# Is that silver?



## Hannibal Smith (Dec 27, 2010)

Hi,
i have a qustion:
Is there any silver in it?
The two contacts: Is that silver?


Hannibal


----------



## rusty (Dec 27, 2010)

It;s nice to have an inquisitive 15 year old mind exploring and asking questions. Your item in the picture looks to be a capacitor, It's highly unlikely the contacts would be made of silver but I could not say for sure with out performing a simple nitric acid test as described in Hokes Testing Precious Metals.

The attached picture of the stannous swabs credits go to Steve, you were directed to watch videos on his website.


----------



## samuel-a (Dec 27, 2010)

That's a fluorescent starter, as far as i know the contacts are either aluminum or stainless steel...


----------



## rusty (Dec 27, 2010)

samuel-a said:


> That's a fluorescent starter, as far as i know the contacts are either aluminum or stainless steel...



Your absolutely right samuel-a the device shown is a starter for fluorescent lighting, our new member would have learned this from using google along with the part number as I suggested..

http://tinyurl.com/2f6u34r


----------



## Hannibal Smith (Dec 27, 2010)

Thank you.
I have more than 100 starter at home. 
Perhaps there is silver in it.

Hannibal


----------



## samuel-a (Dec 27, 2010)

Hannibal Smith said:


> Thank you.
> I have more than 100 starter at home.
> Perhaps there is silver in it.
> 
> Hannibal



well, you are welcome to try and dissolve a sample in nitric acid.
When done dissolving, add a little salt or HCL and see what happens, white crystals will prove that there is silver in em.

if it is aluminum it will react very slow if at all.
if it is stainless steel then solution will turn pale green (if i remember correctly, please tell me if otherwise)


----------



## Hannibal Smith (Dec 27, 2010)

What nitric acid? %?

Hannibal


----------



## samuel-a (Dec 27, 2010)

35% will do


----------



## jimdoc (Dec 27, 2010)

Hannibal,
Make sure you read up on the safety concerns with your testing.
Either use a fume hood or do it outside,and don't breath the fumes.

You are better off just accumulating items of value while you read up
here on the forum and Hoke's book.And get all the supplies and safety 
items you will need.

Jim


----------



## Hannibal Smith (Dec 27, 2010)

Thank you Jim for the tipp.
I have all at home to protect me. 
I will make it outside.
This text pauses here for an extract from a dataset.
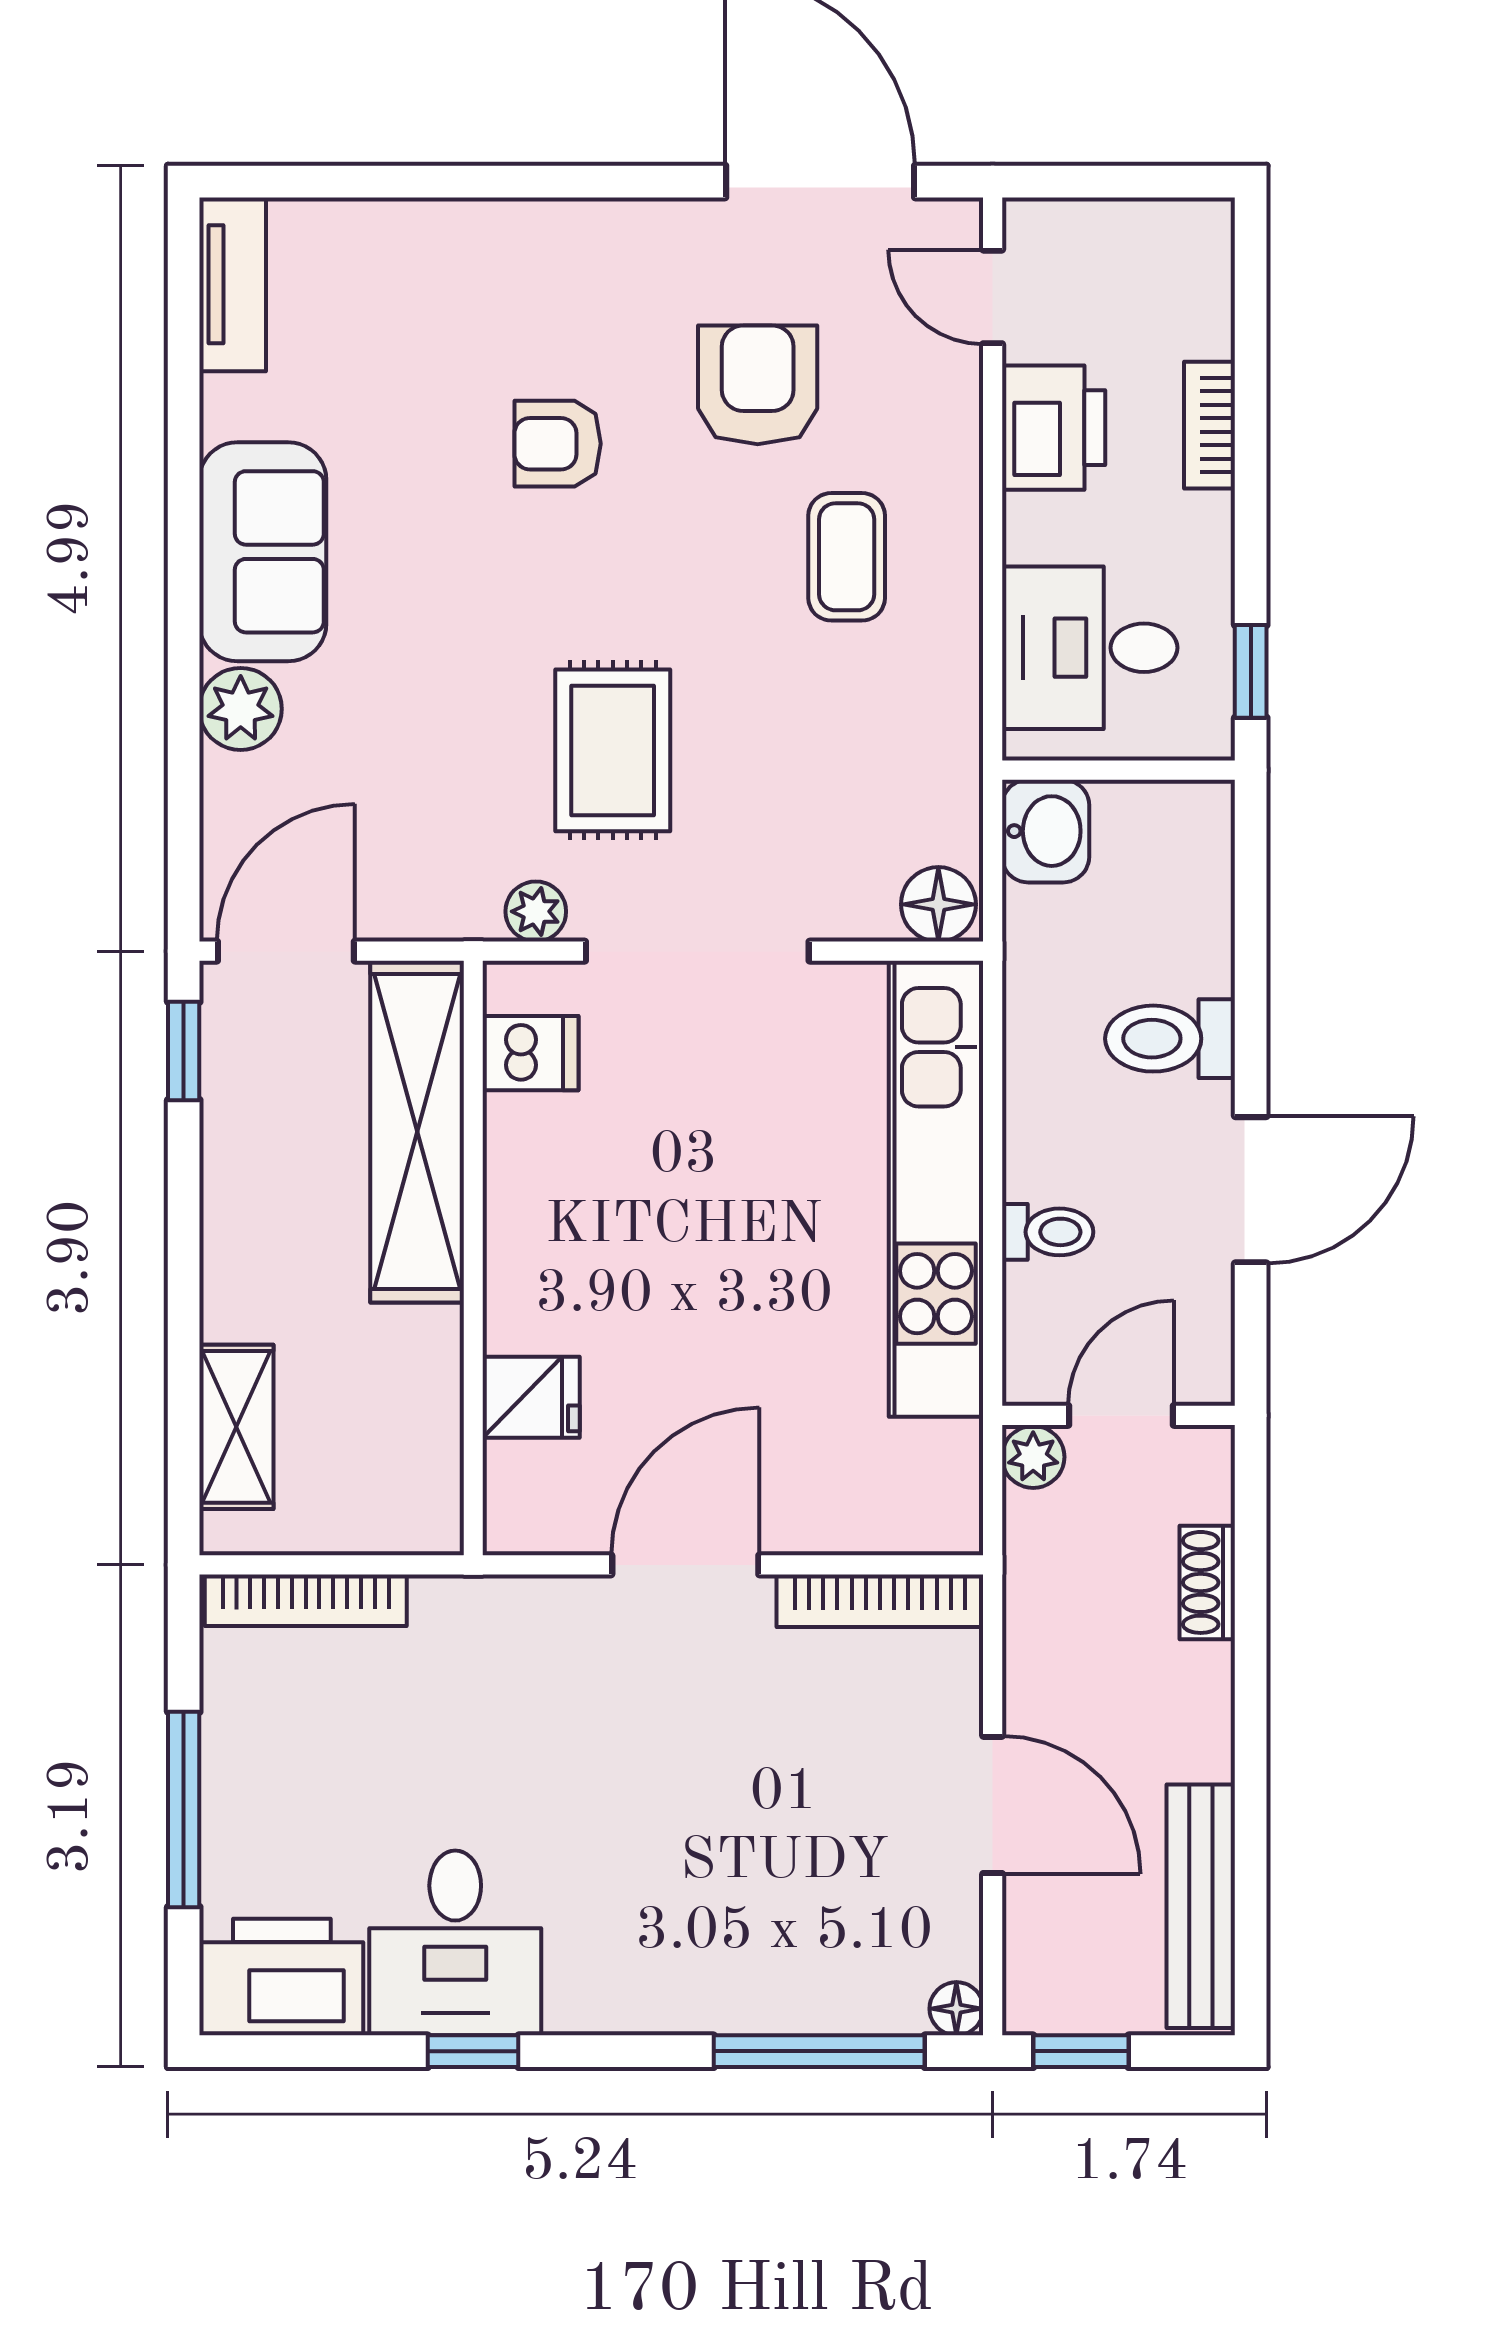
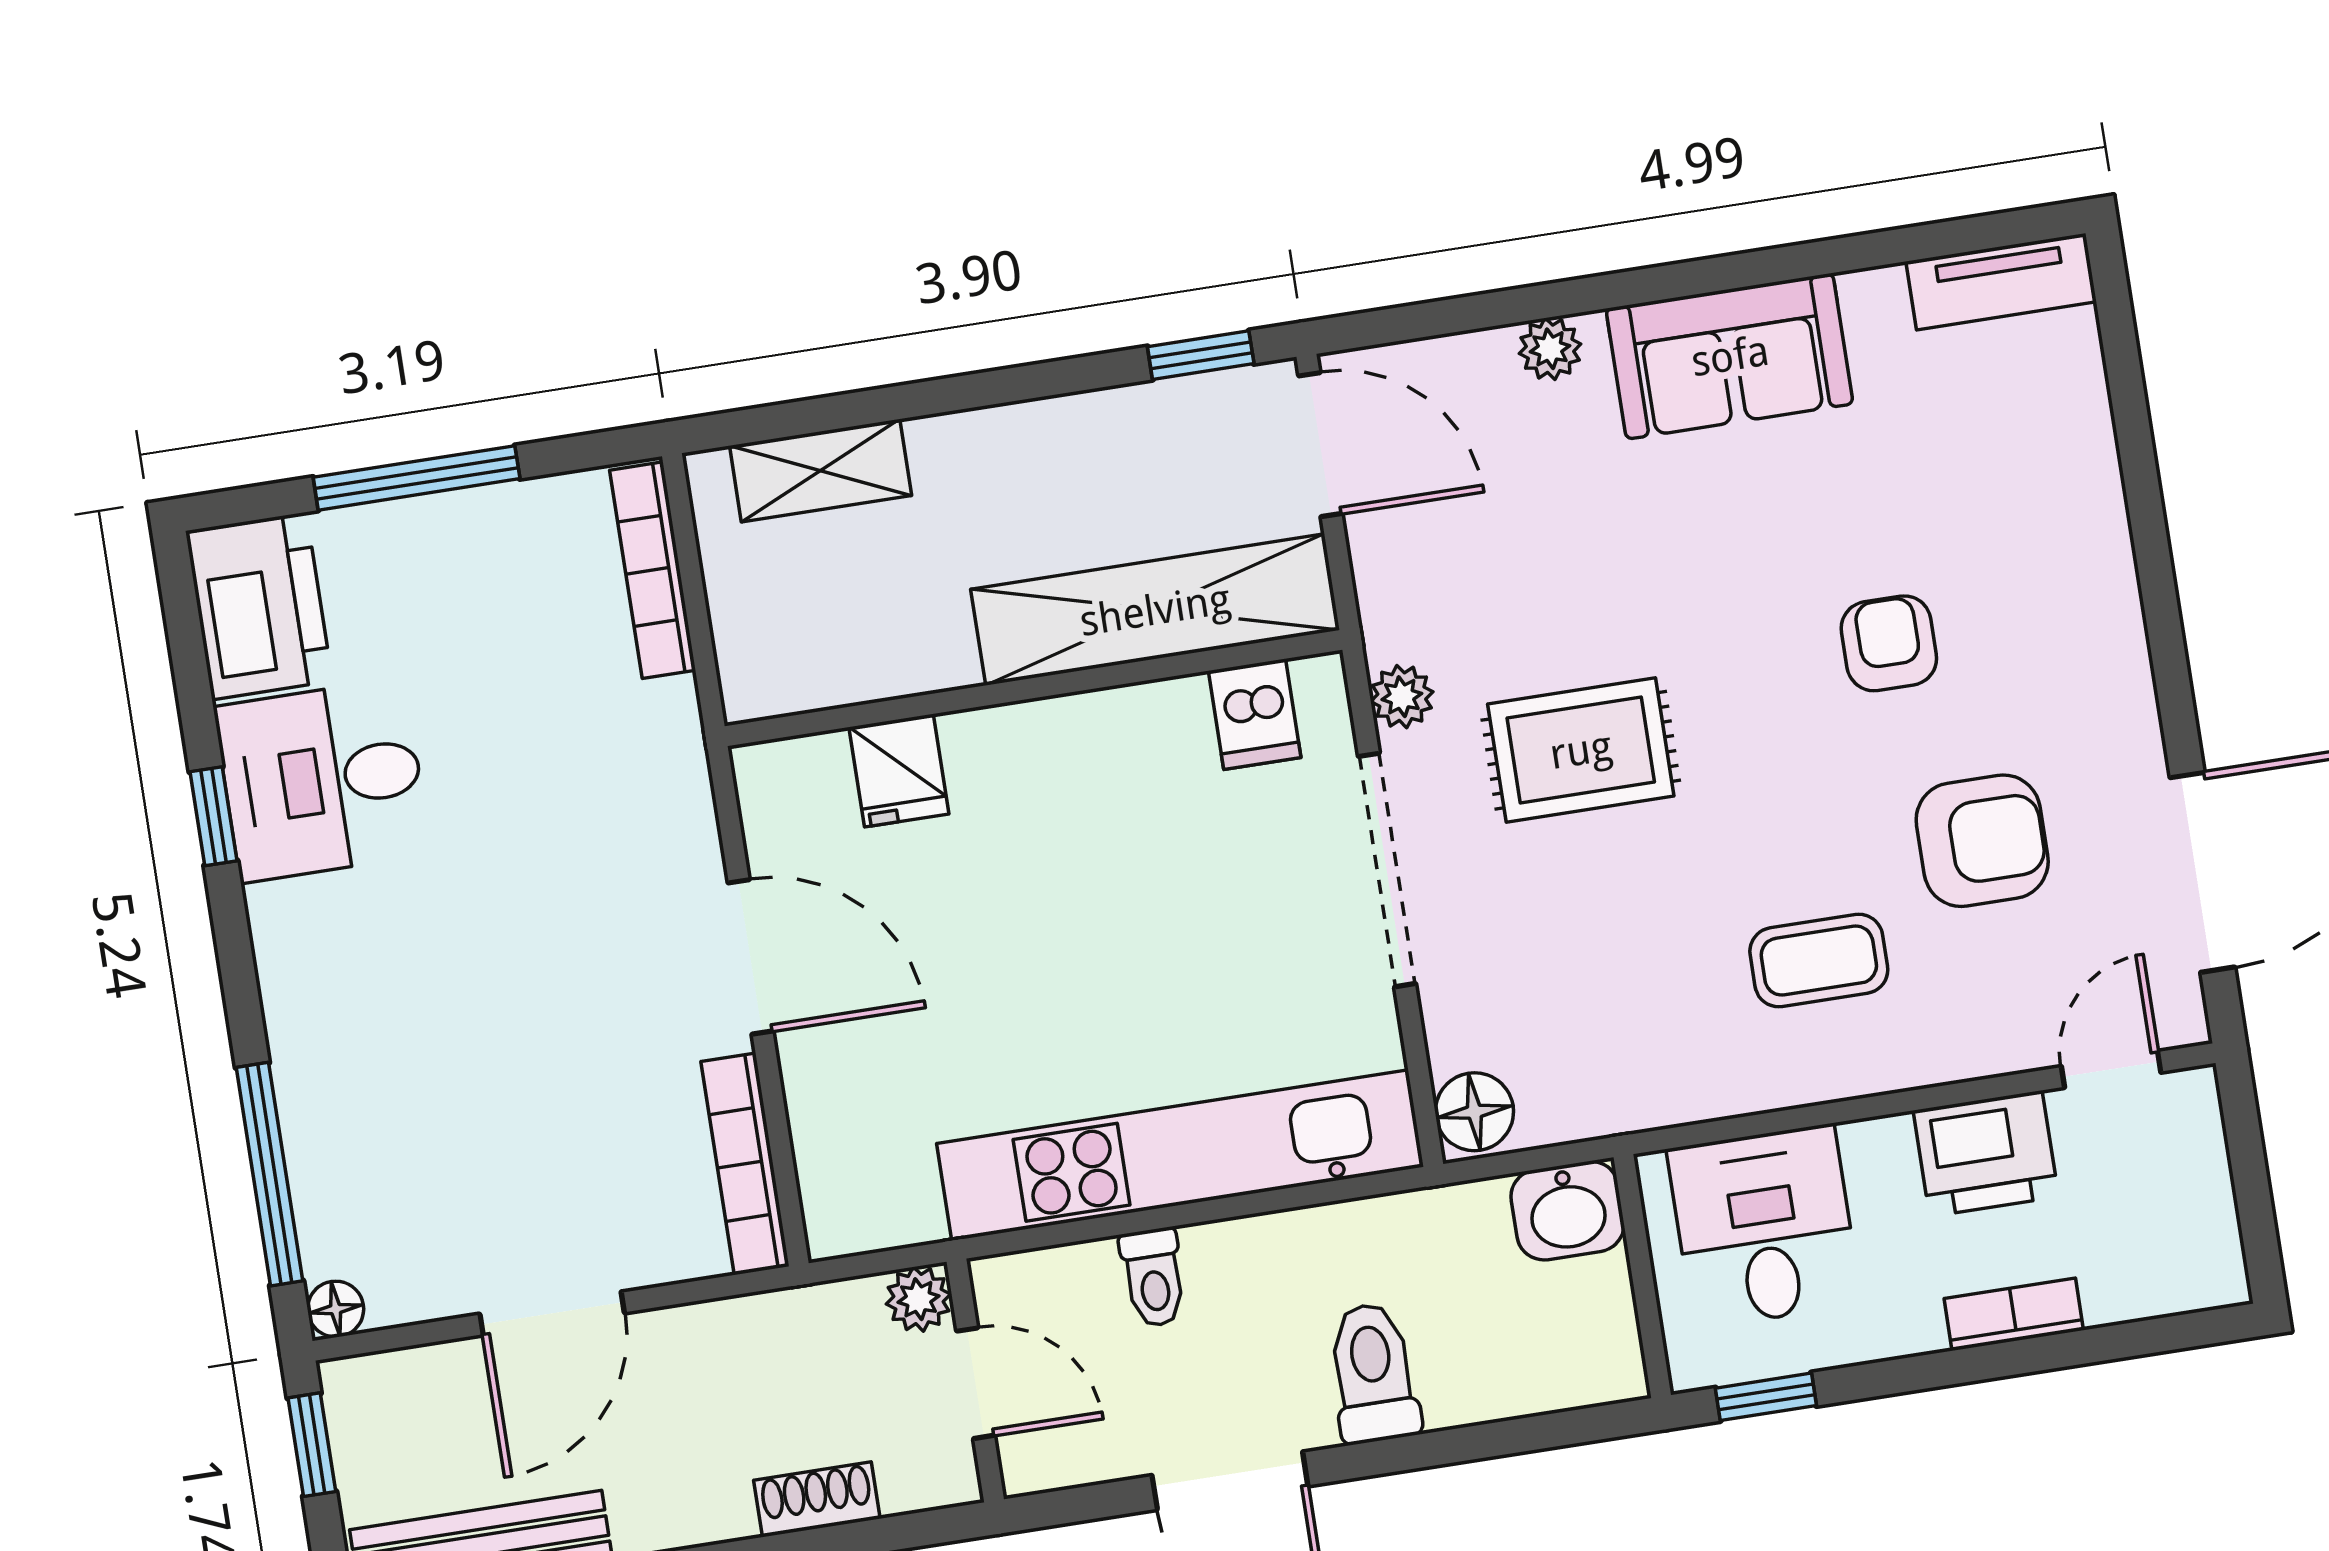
plant: (241, 709) -> (1550, 349), width x0.73, depth x0.73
We don´t have a fume hood.

Hannibal


----------



## nickvc (Dec 28, 2010)

Hannibal please slow down, none of us here on the forum want you to hurt yourself , your family or the environment. Read all you can on here and learn safe ways to treat the materials, best methods for different types and how to test to know if your dealing with precious metals or not.
I don't want to kill your enthusiasm...... but rather that than have you hurt!


----------